Honoré de Balzac, Le Chef d’œuvre inconnu, 1831,
retravaillé en 1837.
Ma troisième lecture du Chef d’œuvre inconnu, un des textes les
plus forts de Balzac, avec La Peau de
chagrin pour moi. En 1612, un jeune peintre inconnu nommé Nicolas Poussin
pousse la porte de Porbus, le grand peintre de Marie de Médicis complètement
oublié aujourd’hui. Il y rencontre un vieillard, un peintre mystérieux, qui
prétend lutter avec la vie même dans une toile représentant une femme.
Cette fable raconte les mystères
impossibles de l’art et les affres de la création, les doutes et les obstacles
qu’un créateur (y compris écrivain) rencontre sur sa route. Elle illustre aussi
la naissance de la peinture française, entre l’Italie et les Flandres. C’est
surtout une vision très romantique de la peinture, qui est forcément la peinture
d’une femme nue (« what else ? »
a-t-on envie de dire). Balzac qui connaît la peinture à travers la lecture de
dictionnaires biographiques parle du mythe de l’artiste, alchimiste, savant et
fou tout à la fois, aux marges des normes morales de la société, nécessairement
incompris. Ce court texte possède une véritable puissance. Les effets de
suspense y sont très réussis et les personnages sont animés par la passion de l’art.

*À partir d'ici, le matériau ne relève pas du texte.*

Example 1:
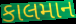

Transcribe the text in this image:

કાલમાન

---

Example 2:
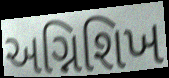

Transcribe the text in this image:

અગ્નિશિખ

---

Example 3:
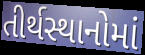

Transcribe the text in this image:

તીર્થસ્થાનોમાં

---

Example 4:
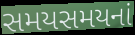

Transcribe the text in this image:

સમયસમયનાં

Le jeune homme éprouvait cette
sensation profonde qui a dû faire vibrer le cœur des grands artistes, quand, au
fort de la jeunesse et de leur amour pour l’art, ils ont abordé un homme de
génie ou quelque chef d’œuvre.
Picasso, Étude pour L'Enlèvement des Sabines d'après Poussin, 1962, Paris, Musée Picasso, RMN. |
Le volume édité par Folio
rassemble d’autres nouvelles, toutes placées sous le signe du pittoresque, à
tous les sens du terme. Ces nouvelles ont aussi en commun d’employer un grand
nombre de mots anciens ou tourangeaux, tout à fait disparus ou inconnus du
français, de traduire un goût pour le roman historique, notamment pour la fin
du Moyen Âge, une période où tout semble possible pour le bourgeois
Balzac : les coups de force, les miracles, les amours cachées, les
personnages hors normes… Il se laisse aussi aller à son goût pour les décors
riches et inattendus et les costumes rares et précieux.

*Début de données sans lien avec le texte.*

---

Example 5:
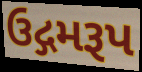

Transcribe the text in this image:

ઉદ્ગમરૂપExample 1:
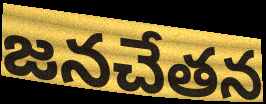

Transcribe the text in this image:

జనచేతన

Les notes sont d’Adrien Goetz,
historien de l’art, ce qui apporte quand même un vrai plus – on y apprend que
Picasso a occupé le grenier supposément occupé par Porbus. Picasso et Poussin
peuvent donc se croiser dans l’escalier, au moins en imagination.
L’Elixir de longue vie, 1830.
Nous voici à Ferrare, il y a
quelques siècles, dans un riche palais. Cette fable semble raconter la
naissance de don Juan, celui qui a été immortalisé par tous les créateurs. La
fin est remarquable, maniant l’or, la religion et le grotesque – c’est un vrai
film fantastique.
L’Auberge rouge, 1831.
Cette nouvelle qui est dans le
ton d’un conte allemand croise certains personnages du Père Goriot. C’est à la fois un récit cruel et angoissant et un
conte moral – que va décider le narrateur ?
Maître Cornélius, 1831.
Nous voici à Tours, en 1479, au
siècle de Louis XI. C’est l’histoire d’un amour adultère qui nous permet
d’entrer chez le redoutable Maître Cornélius, banquier flamand, espion du roi,
avare cruel. Là encore, la nouvelle prend des accents fantastiques tout à fait
saisissants.
Les luminaires de chaque autel et
tous les candélabres du chœur étaient allumés. Inégalement semées à travers la
forêt de piliers et d’arcades qui soutient les trois nefs de la cathédrale, ces
masses de lumière éclairaient à peine l’immense vaisseau, car en projetant les
fortes ombres des colonnes à travers les galeries de l’édifice, elles y
produisaient mille fantaisies que rehaussaient encore les ténèbres dans
lesquelles étaient ensevelis les cintres, les voussures et les chapelles latérales,
déjà si sombres en plein jour. La foule offrait des effets non moins
pittoresques. Certaines figures se dessinaient si vaguement dans le
clair-obscur, qu’on pouvait les prendre pour des fantômes ; tandis que
plusieurs autres, frappées par des lueurs éparses, attiraient l’attention comme
les têtes principales d’un tableau. Les statues semblaient animées, et les
hommes paraissaient pétrifiés. Çà et là, des yeux brillaient dans le creux des
piliers, la pierre jetait des regards, les marbres parlaient, les voûtent
répétaient des soupirs, l’édifice entier était doué de vie.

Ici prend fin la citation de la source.